The following introduces several applications that you may not encounter often.
simHash is a method used by Google to deduplicate massive texts. It is a local sensitive hash. What is local sensitivity? 해시게임It is assumed that two strings have a certain similarity. After hashing, the similarity can still be maintained, which is called a local sensitive hash. Ordinary hashes do not have this property. smash is used by Google to deduplicate in massive text.
The idea of the simHash algorithm is roughly as follows:
Perform keyword extraction on Doc (including word segmentation and weight calculation), and extract n pairs of (keyword, weight), that is, multiple (feature, weight) in the figure. Denoted as feature_weight_pairs = [fw1, fw2 … fwn], where fwn = (feature_n, weight_n).
Hash the features in each feature_weight_pairs. Then carry out the vertical accumulation of the hash_weight_pairs, if the bit is 1, then +weight, if it is 0, then -weight, and finally generate bits_count numbers, greater than 0 marks 1, less than 0 marks 0
Finally, it is converted into a 64-bit byte. To judge the repetition, it is only necessary to judge whether the distance between their characteristic words is <n (n is generally 3 according to experience), and then it can be judged whether the two documents are similar.
SimHash calculation process
As shown in the figure below, when only one word of the two texts changes, if ordinary Hash is used, the results of the two times will change greatly, while the local sensitivity of SimHash will cause only part of the data to change.
GeoHash recursively decomposes the Earth as a two-dimensional plane. Each decomposed sub-block has the same code within a certain range of latitude and longitude. Take the following figure as an example. All points (latitude and longitude coordinates) in this rectangular area share the same GeoHash string, which not only protects privacy (represents only the approximate location of the region instead of specific points) but also makes it easier to cache.
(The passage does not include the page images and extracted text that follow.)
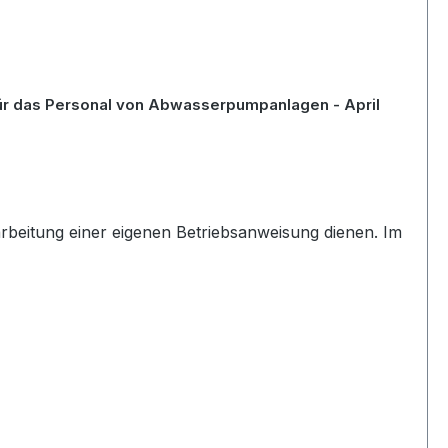
für das Personal von Abwasserpumpanlagen - April
arbeitung einer eigenen Betriebsanweisung dienen. Im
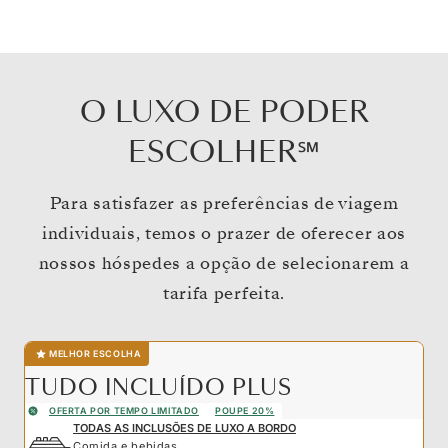
O LUXO DE PODER
ESCOLHER℠
Para satisfazer as preferências de viagem
individuais, temos o prazer de oferecer aos
nossos hóspedes a opção de selecionarem a
tarifa perfeita.
MELHOR ESCOLHA
TUDO INCLUÍDO PLUS
OFERTA POR TEMPO LIMITADO
POUPE 20%
TODAS AS INCLUSÕES DE LUXO A BORDO
Comida e bebidas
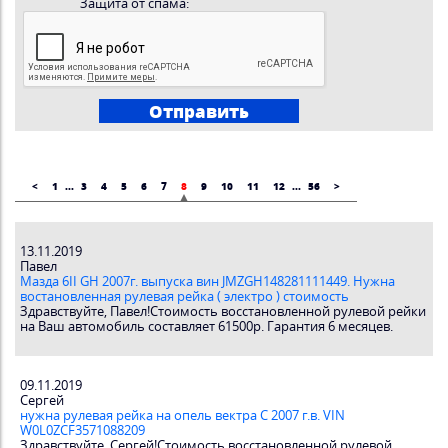
Защита от спама:
<
1
...
3
4
5
6
7
8
9
10
11
12
...
56
>
13.11.2019
Павел
Мазда 6II GH 2007г. выпуска вин JMZGH148281111449. Нужна
востановленная рулевая рейка ( электро ) стоимость
Здравствуйте, Павел!Стоимость восстановленной рулевой рейки
на Ваш автомобиль составляет 61500р. Гарантия 6 месяцев.
09.11.2019
Сергей
нужна рулевая рейка на опель вектра С 2007 г.в. VIN
W0L0ZCF3571088209
Здравствуйте, Сергей!Стоимость восстановленной рулевой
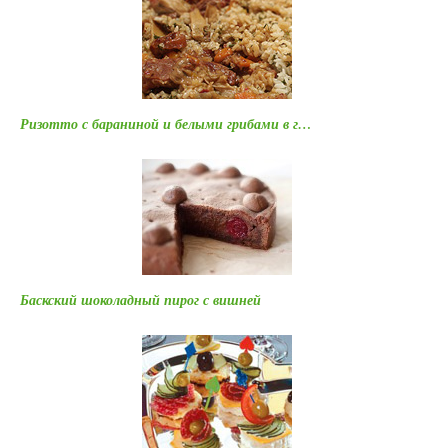
Ризотто с бараниной и белыми грибами в г…
Баскский шоколадный пирог с вишней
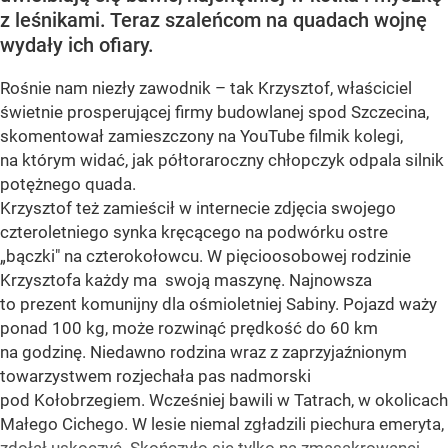
z leśnikami. Teraz szaleńcom na quadach wojnę
wydały ich ofiary.
Rośnie nam niezły zawodnik – tak Krzysztof, właściciel
świetnie prosperującej firmy budowlanej spod Szczecina,
skomentował zamieszczony na YouTube filmik kolegi,
na którym widać, jak półtoraroczny chłopczyk odpala silnik
potężnego quada.
Krzysztof też zamieścił w internecie zdjęcia swojego
czteroletniego synka kręcącego na podwórku ostre
„bączki" na czterokołowcu. W pięcioosobowej rodzinie
Krzysztofa każdy ma swoją maszynę. Najnowsza
to prezent komunijny dla ośmioletniej Sabiny. Pojazd waży
ponad 100 kg, może rozwinąć prędkość do 60 km
na godzinę. Niedawno rodzina wraz z zaprzyjaźnionym
towarzystwem rozjechała pas nadmorski
pod Kołobrzegiem. Wcześniej bawili w Tatrach, w okolicach
Małego Cichego. W lesie niemal zgładzili piechura emeryta,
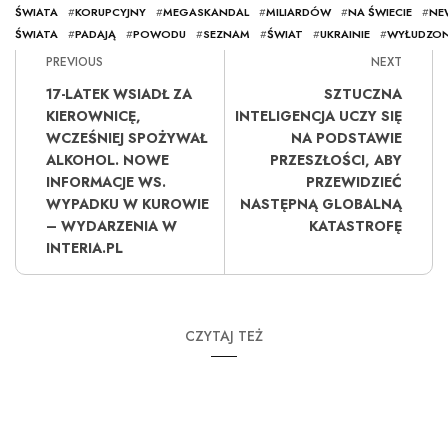
ŚWIATA
#
KORUPCYJNY
#
MEGASKANDAL
#
MILIARDÓW
#
NA ŚWIECIE
#
NE
ŚWIATA
#
PADAJĄ
#
POWODU
#
SEZNAM
#
ŚWIAT
#
UKRAINIE
#
WYŁUDZO
PREVIOUS
NEXT
17-LATEK WSIADŁ ZA
SZTUCZNA
KIEROWNICĘ,
INTELIGENCJA UCZY SIĘ
WCZEŚNIEJ SPOŻYWAŁ
NA PODSTAWIE
ALKOHOL. NOWE
PRZESZŁOŚCI, ABY
INFORMACJE WS.
PRZEWIDZIEĆ
WYPADKU W KUROWIE
NASTĘPNĄ GLOBALNĄ
– WYDARZENIA W
KATASTROFĘ
INTERIA.PL
CZYTAJ TEŻ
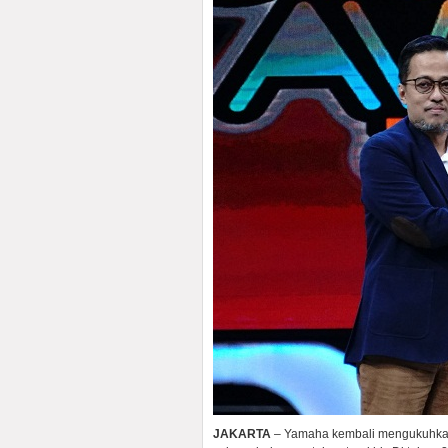
JAKARTA
– Yamaha kembali mengukuhkan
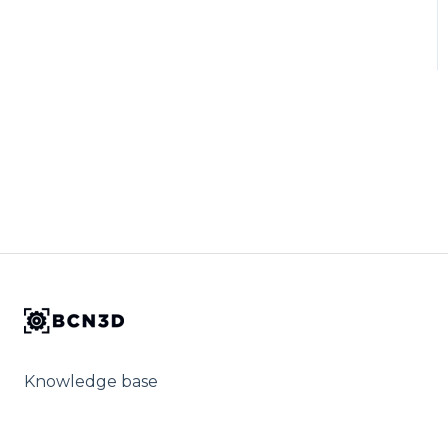
Knowledge base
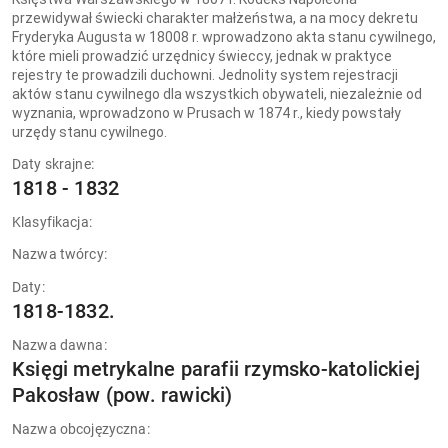
przewidywał świecki charakter małżeństwa, a na mocy dekretu
Fryderyka Augusta w 18008 r. wprowadzono akta stanu cywilnego,
które mieli prowadzić urzędnicy świeccy, jednak w praktyce
rejestry te prowadzili duchowni. Jednolity system rejestracji
aktów stanu cywilnego dla wszystkich obywateli, niezależnie od
wyznania, wprowadzono w Prusach w 1874 r., kiedy powstały
urzędy stanu cywilnego.
Daty skrajne:
1818 - 1832
Klasyfikacja:
Nazwa twórcy:
Daty:
1818-1832.
Nazwa dawna:
Księgi metrykalne parafii rzymsko-katolickiej
Pakosław (pow. rawicki)
Nazwa obcojęzyczna:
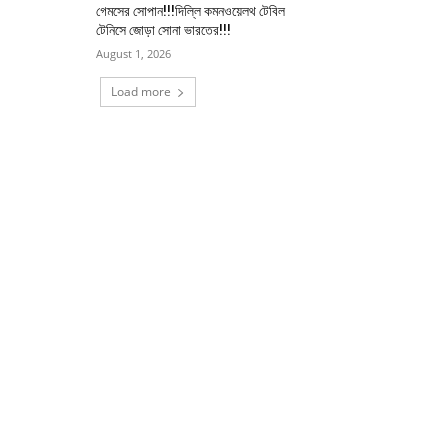
গেমসের সোপান!!!দিল্লি কমনওয়েলথ টেবিল
টেনিসে জোড়া সোনা ভারতের!!!
August 1, 2026
Load more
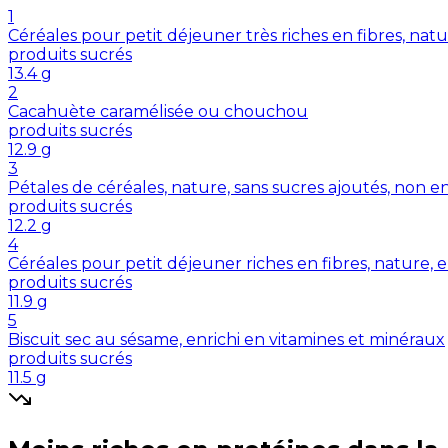
1
Céréales pour petit déjeuner très riches en fibres, nat
produits sucrés
13.4
g
2
Cacahuète caramélisée ou chouchou
produits sucrés
12.9
g
3
Pétales de céréales, nature, sans sucres ajoutés, non e
produits sucrés
12.2
g
4
Céréales pour petit déjeuner riches en fibres, nature, 
produits sucrés
11.9
g
5
Biscuit sec au sésame, enrichi en vitamines et minéraux
produits sucrés
11.5
g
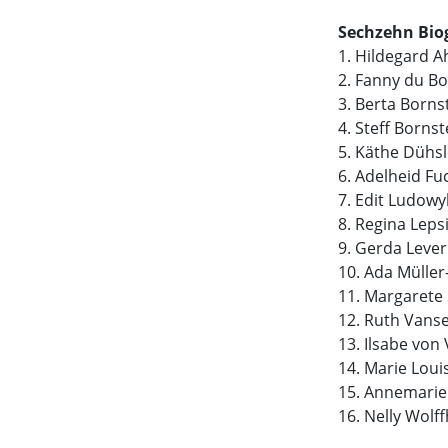
Sechzehn Bio
1. Hildegard 
2. Fanny du B
3. Berta Borns
4. Steff Bornst
5. Käthe Dühs
6. Adelheid F
7. Edit Ludow
8. Regina Leps
9. Gerda Leve
10. Ada Mülle
11. Margarete 
12. Ruth Vans
13. Ilsabe von
14. Marie Lou
15. Annemarie
16. Nelly Wolf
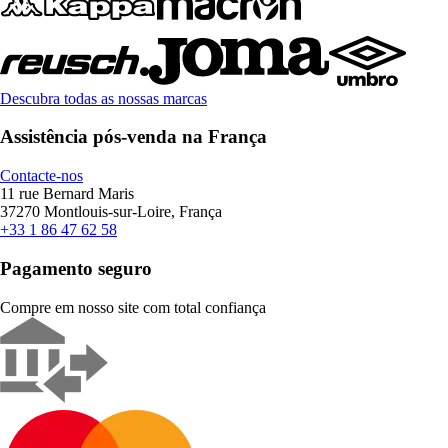
Descubra todas as nossas marcas
Assistência pós-venda na França
Contacte-nos
11 rue Bernard Maris
37270 Montlouis-sur-Loire, França
+33 1 86 47 62 58
Pagamento seguro
Compre em nosso site com total confiança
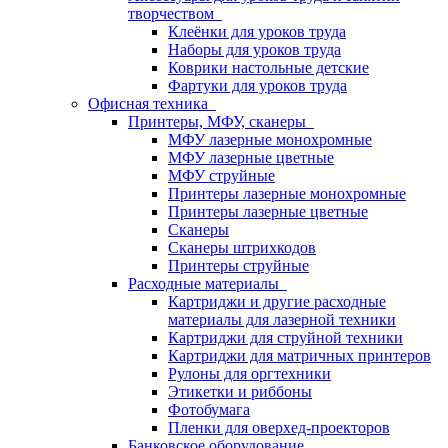
творчеством
Клеёнки для уроков труда
Наборы для уроков труда
Коврики настольные детские
Фартуки для уроков труда
Офисная техника
Принтеры, МФУ, сканеры
МФУ лазерные монохромные
МФУ лазерные цветные
МФУ струйные
Принтеры лазерные монохромные
Принтеры лазерные цветные
Сканеры
Сканеры штрихкодов
Принтеры струйные
Расходные материалы
Картриджи и другие расходные
материалы для лазерной техники
Картриджи для струйной техники
Картриджи для матричных принтеров
Рулоны для оргтехники
Этикетки и риббоны
Фотобумага
Пленки для оверхед-проекторов
Банковское оборудование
Let’s take an example to understand this algorithm. We approximate the latitude 39.3817 and encode it:
The latitude interval of the earth is [-90,90], and this interval is divided into left interval [-90,0) and right interval [0,90]. 39.3817 belongs to the right interval, marked as 1
Continue to divide the right interval [0,90], the left interval [0,45), and the right interval [45,90]. 39.3817 belongs to the left interval, marked as 0
Recursively the above process, with each iteration, the interval [a, b] will continue to approach 39.3817. The number of recursions determines the length of the resulting sequence.
Do the same for longitude. In the obtained string, the even digits are longitude, the odd digits are latitude, and the two strings of codes are combined to generate a new string. For the new string converted to the corresponding decimal, the actual base32 encoding is a hash value similar to WX4ER.
5.3 Bloom filter
Bloom filters are widely used in blacklist filtering, spam filtering, crawler weighting systems, and cache penetration problems. For small numbers and large enough memory, we can directly use hashMap or HashSet to meet the needs of this activity. However, if the amount of data is very large, for example, a 5TB hard disk is full of user participation data, an algorithm is needed to deduplicate the data and obtain the number of deduplicated users participating in the activity. In this case, the Bloom filter is a better solution.
Bloom filter is actually an application based on a bitmap, proposed by Bloom in 1970. It’s actually a long binary vector and a series of random mapping functions to retrieve whether an element is in a set. Its advantage is that the space efficiency and query time are far more than the general algorithm, and the disadvantage is that it has a certain false recognition rate and deletion difficulty. It is mainly used for big data deduplication, spam filtering, and crawler URL records. The core idea is to use one bit to store multiple elements, in this way to reduce memory consumption. Through multiple hash functions, multiple values are calculated for each data and stored in the corresponding positions in the bitmap.
The principle of bloom filter
In the example, after the data a, b, and c are hashed three times, the corresponding bits are all 1, indicating that these three data already exist. After the data of d is mapped, a result is 0, which indicates that the data of d must not have appeared. Bloom filter has the problem of false positive rate (determining that elements that exist may not exist), but not the problem of false negative rate (determining that the reason for not existing may exist). That is, for the data e, the results of the three mappings are all 1, but this data may not have appeared.
where p is the false positive rate, n is the element to accommodate, and m is the required storage space. It can be seen from the announcement that the length of the Bloom filter will directly affect the false positive rate. The longer the Bloom filter, the smaller the false positive rate. The number of hash functions also needs to be weighed. The more the number, the faster the bloom filter bit is set to 1, and the lower the efficiency of the bloom filter; but if it is too small, it will lead to false positives. rise.